By now you know that I love getting a direct insight from the artists on how and why they create; and also, I enjoy uncovering personal connections along the way. When I was little, my grandmother’s cousin had a daughter, Olga, who would babysit me when both she and my parents had to work, and Olga’s cousin is the artist that I am about to write today. I asked her to tell me about her creative process, her road to painting. She replied wonderfully, and in Rusyn, of course, but I hope the translation retains the original atmosphere:
“I was born in Ulič (eastern Slovakia) and I was growing up like a weed, a loner-weed that is. Loneliness enables us to perceive things that are invisible to the eye. I was drawn to take a pencil into my hand and daub the paper. I was especially interested in people’s faces; I used to see them in random shapes, even smudges. Nobody brought me to painting – painting came to me. And it forced me to capture the moments I experienced in the nooks and crannies of my simple soul, influenced by the circumstances of my life and by the interactions with others.
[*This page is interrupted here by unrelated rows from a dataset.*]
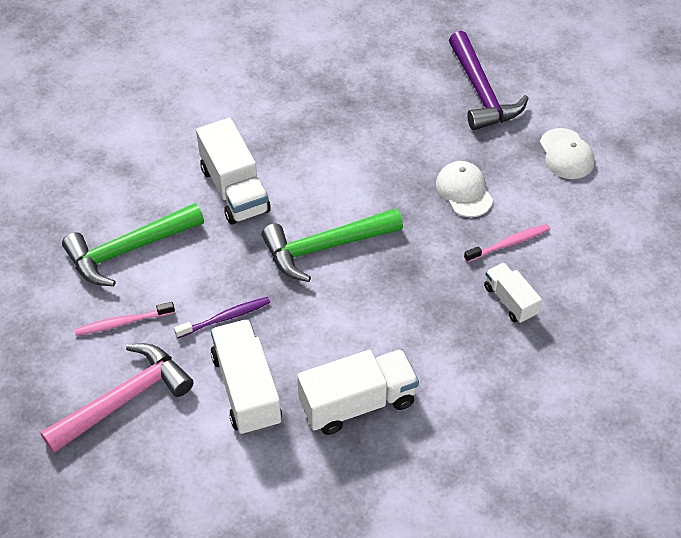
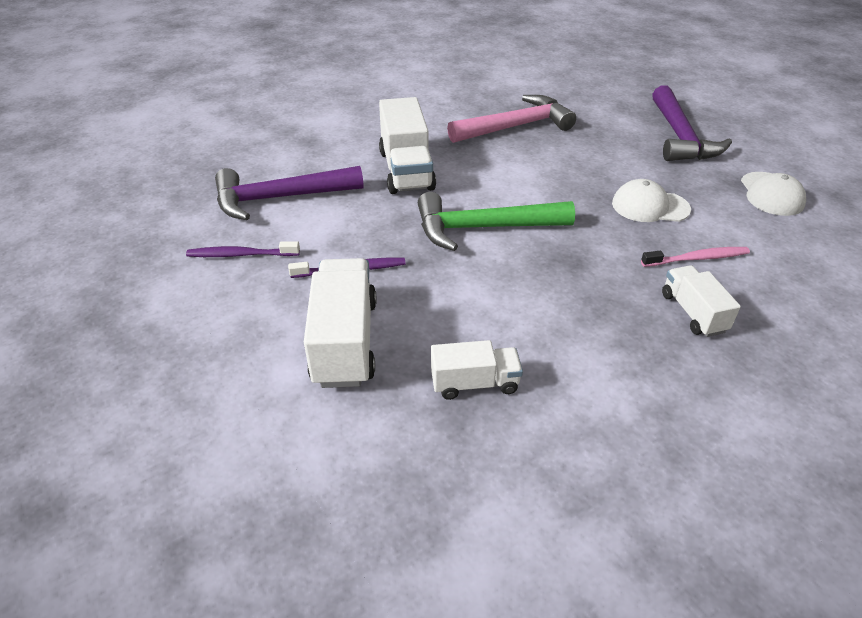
camera: 15 degrees right, 10 degrees down
(123, 322) = (241, 255): pink toothbrush -> purple toothbrush
(124, 400) = (202, 324): pink hammer -> pink hammer (515, 127)
(129, 250) = (280, 198): green hammer -> purple hammer
(357, 403) = (474, 383): white truck -> white truck, size x0.59
(464, 191) = (650, 206): white cap -> white cap turned 75 degrees counterclockwise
Simple people have a great impact on me, because they seem to possess a certain kind of natural quality.
Painting is my bread and butter – it is something that challenges me, pushes me forward, helps me live. I started as a child, the usual story… Then I discovered pastels, then oils… My first critic was Ivan Chapcak. I got lots of experience through attending international plein-airs in Slovakia, Poland and Hungary, but now I am working in Florence, Italy where I can literally “absorb” the art. I mostly focus on figure painting and portraits, and I do other things, too, just to ease up and relax.”
Almost as an afterthought, she adds: “I am proud to come from Ulič…”
Currently she has been working with an Italian portrait painter Ersilia Leonini and she is a member of Simultanea Spazzi D´Arte Florencia. In 2017 The Museum of Humenne organized a two-month long exhibition of over thirty deeply emotional portraits.